Após três jogos no Campeonato Brasileiro como suplente, Dudu retornou à titularidade na última quinta-feira (24/4), quando o técnico português optou por uma formação mesclada, resultando em uma derrota de 2 a 1 para o Palestino no Chile. O Cruzeiro não conseguiu conquistar nenhum ponto nas três rodadas iniciais da fase de grupos da Copa Sul-Americana.
Para o jogador de 33 anos, que é visto como um dos líderes do time, a responsabilidade pela má fase não deve recair apenas sobre os atletas, mas também sobre outros setores da SAF. Recentemente, o CEO Alexandre Mattos se tornou um alvo de protestos por parte das principais torcidas organizadas.
“Temos enfrentado situações vexatórias desde o início do ano. Não conseguimos nos classificar para a final do Campeonato Mineiro e estamos com zero pontos na Sul-Americana. Precisamos melhorar em todos os aspectos, não apenas os jogadores, mas todos os envolvidos com o futebol do Cruzeiro”, afirmou em Coquimbo.

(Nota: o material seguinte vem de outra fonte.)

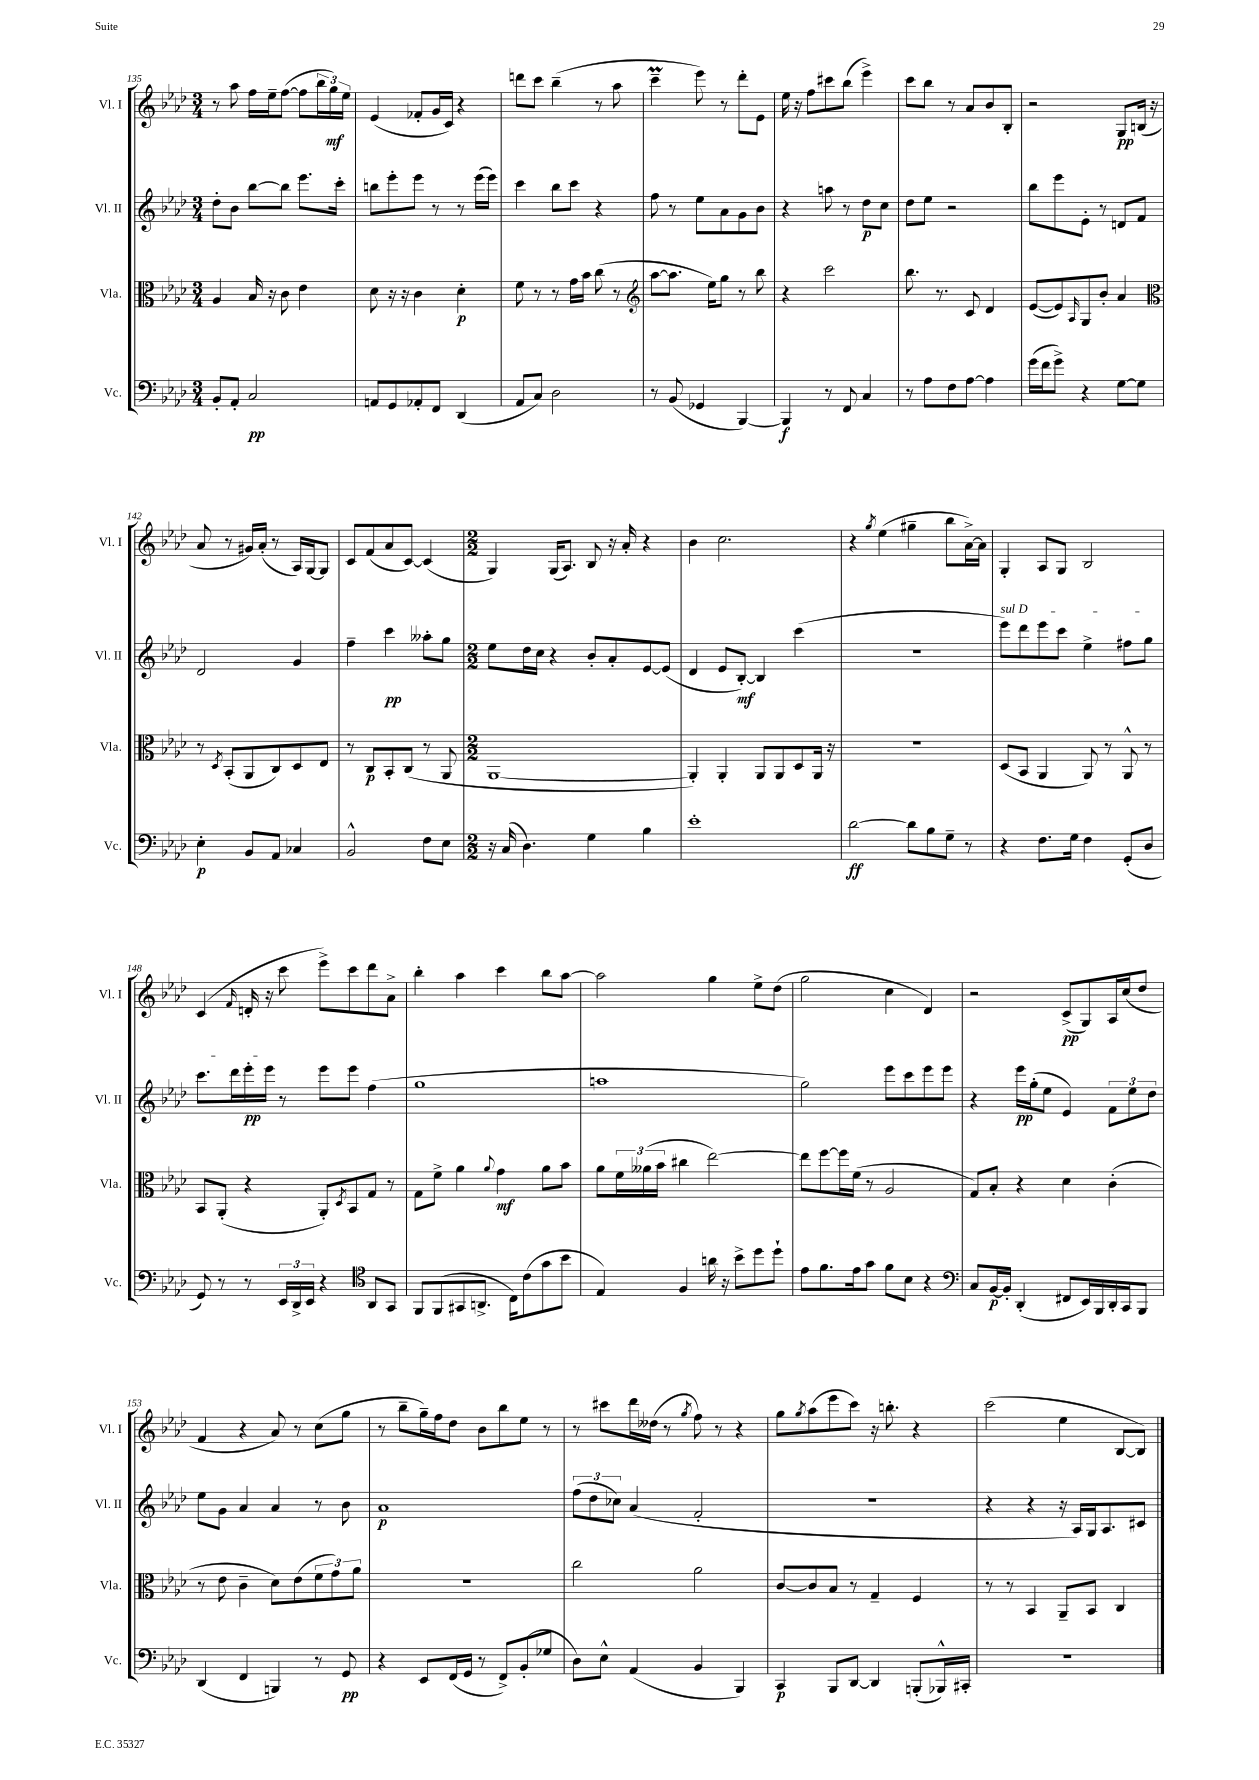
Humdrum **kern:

“Essa é uma responsabilidade compartilhada. Jogadores, comissão técnica e diretoria. Quando estamos em campo, somos o rosto da equipe. No entanto, todos que fazem parte do projeto devem reconhecer o que está acontecendo no clube para que possamos evoluir e evitar surpresas desagradáveis no final da temporada”, concluiu Dudu.